- Alpha-thalassemia is a subtype of thalassemia characterized by reduced synthesis of the alpha-globin chain, resulting in a relative excess of beta-globin within erythrocytes. See the thalassemia page for a general discussion of these disorders.
- Alpha-globin is coded on two consecutive genes on Chromosome 16, meaning each diploid erythrocyte precursor carries four total alpha-globin alleles. Individuals with alpha-thalassemia carry deletions that affect any combination of these loci, meaning there might be absent synthesis from one, two, three, or all four alpha-globin loci.
- Deletions of the alpha-globin gene is most frequently encountered in Asian and African American populations.
- Reduced synthesis of alpha-globin results in a relative excess of beta-globin chain production as well as reduced total production of hemoglobin. The reduced total hemoglobin production yields the classic microcytic anemia of thalassemia. However, a relative excess of beta-globin production yields hemoglobin tetramers composed entirely of beta-globin tetramers, known as Hb H. Although Hb H is somewhat soluble, it is more easily oxidized and has a higher affinity for oxygen than the normal Hb A. Not only does this make for inefficient oxygen delivery to tissues, but also oxidized Hb H tends to accumulate in erythrocytes, yielding an extravascular hemolytic anemia and thus splenomegaly. Hb H also appears to induce a certain degree of ineffective erythropoiesis. The degree of these biochemical defects and thus the intensity of clinical consequences depends on the number of alpha loci affected as described below.
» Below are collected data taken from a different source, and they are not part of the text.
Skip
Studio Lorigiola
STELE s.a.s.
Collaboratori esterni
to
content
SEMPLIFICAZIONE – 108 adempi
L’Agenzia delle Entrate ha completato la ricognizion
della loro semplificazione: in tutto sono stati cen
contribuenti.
|Clinical and Laboratory Consequences|
- Given the four loci of alpha-globin, four possible alpha-thalassemia syndromes can result depending on what number of loci are affected.
- One deletion: Silent Carrier
- Patients with only one alpha-globin deletion are asymptomatic and typically do not display anemia or microcytosis.
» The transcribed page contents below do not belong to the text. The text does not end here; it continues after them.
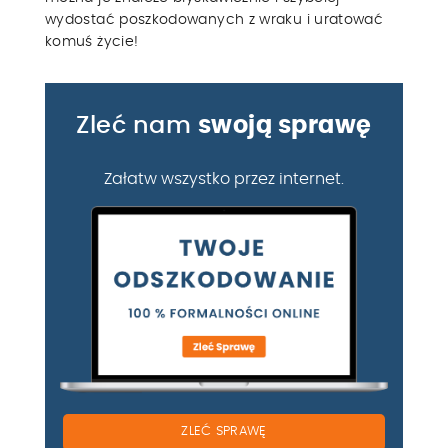
wydostać poszkodowanych z wraku i uratować
komuś życie!
Zleć nam
swoją sprawę
Załatw wszystko przez internet.
ZLEĆ SPRAWĘ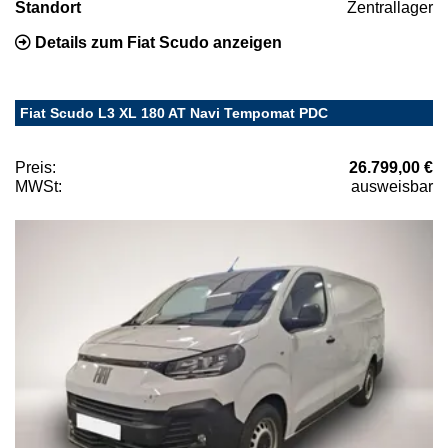
Standort
Zentrallager
Details zum Fiat Scudo anzeigen
Fiat Scudo L3 XL 180 AT Navi Tempomat PDC
Preis:
26.799,00 €
MWSt:
ausweisbar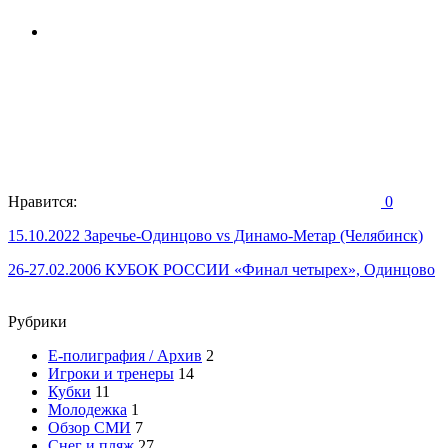
Нравится:
0
Навигация
15.10.2022 Заречье-Одинцово vs Динамо-Метар (Челябинск)
по
26-27.02.2006 КУБОК РОССИИ «Финал четырех», Одинцово
записям
Рубрики
E-полиграфия / Архив
2
Игроки и тренеры
14
Кубки
11
Молодежка
1
Обзор СМИ
7
Снег и пляж
27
- Two deletions: Alpha-thalasemia Minor
- Patients with two alpha-globin deletions are still asymptomatic but typically display a microcytic anemia on laboratory examination.
- Three deletions: Hb H Disease
- Patients with three alpha-globin deletions display a symptomatic microcytic anemia with moderate extravascular hemolysis that may yield splenomegaly. Most patients survive to adult life and only become transfusion-dependent in their later years.
- Four Deletions: Hydrops Fetalis
- Deletion of all four alpha-globin chains is not compatible with life and results in hydrops fetalis.